# Finally Set up to Reload



## 220combat (Oct 26, 2007)

Thanks to all the posts here and questions answered by the great members here, I just finished setting up my Lyman T-Mag press with Lee Dies in .45ACP and .270WIN. It is noce to have a rifle and pistol set up on the ame turret. I used the Lee Auto Disk powder measure, which I seem to really like, except I have to charge two dummies and dump them back into the hopper before I take a good charge. All the vibration from the first die must compact the powder a little.

I chose the turret style because there seems to be less chance of errors because I can concentrate on one function at a time instead of three or four.

I loaded up some .45ACP with win brass, Rainier 230gr TMJ with 6 gr Unique. Worked great yesterday at the range. Time to start tweaking the load to find out what the Sig really likes.

===

● DESCRIPTION OF THE TASK: Please reproduce the reloading forum post above word for word, from its title through its final sentence.

● MATERIAL PROVIDED:
===

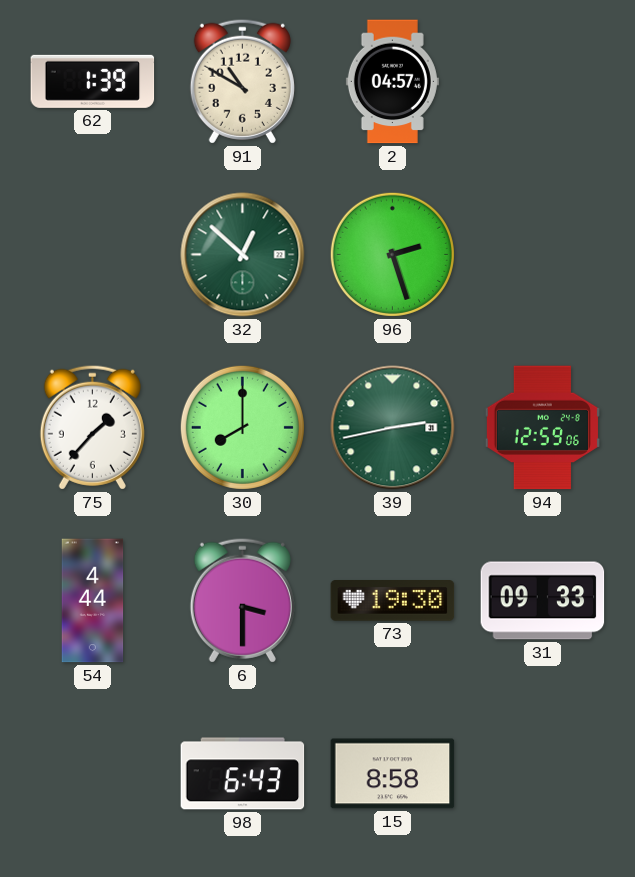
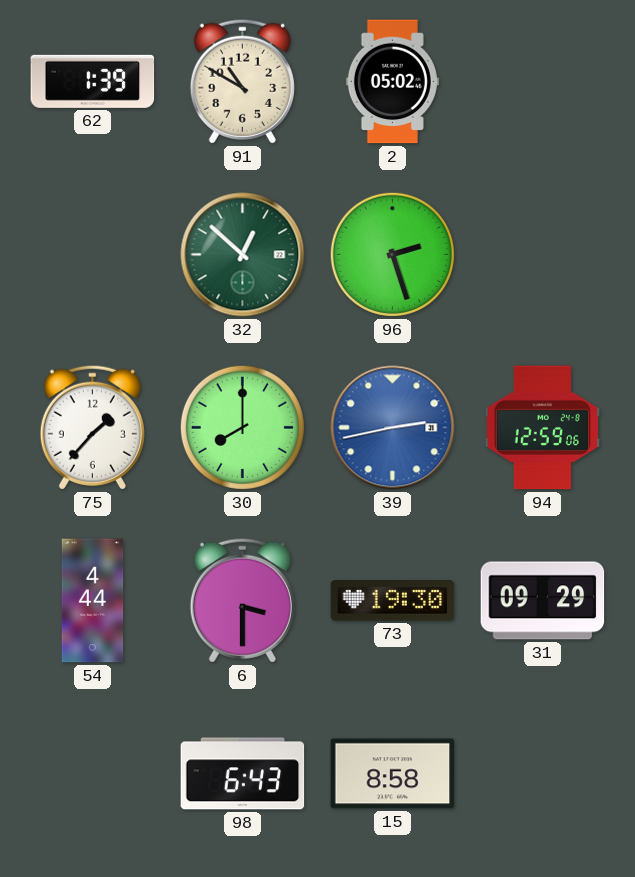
2: 04:57 -> 05:02
39 dial: green -> blue
31: 09:33 -> 09:29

===

● EXERCISE RESPONSE:
# Finally Set up to Reload



## 220combat (Oct 26, 2007)

Thanks to all the posts here and questions answered by the great members here, I just finished setting up my Lyman T-Mag press with Lee Dies in .45ACP and .270WIN. It is noce to have a rifle and pistol set up on the ame turret. I used the Lee Auto Disk powder measure, which I seem to really like, except I have to charge two dummies and dump them back into the hopper before I take a good charge. All the vibration from the first die must compact the powder a little.

I chose the turret style because there seems to be less chance of errors because I can concentrate on one function at a time instead of three or four.

I loaded up some .45ACP with win brass, Rainier 230gr TMJ with 6 gr Unique. Worked great yesterday at the range. Time to start tweaking the load to find out what the Sig really likes.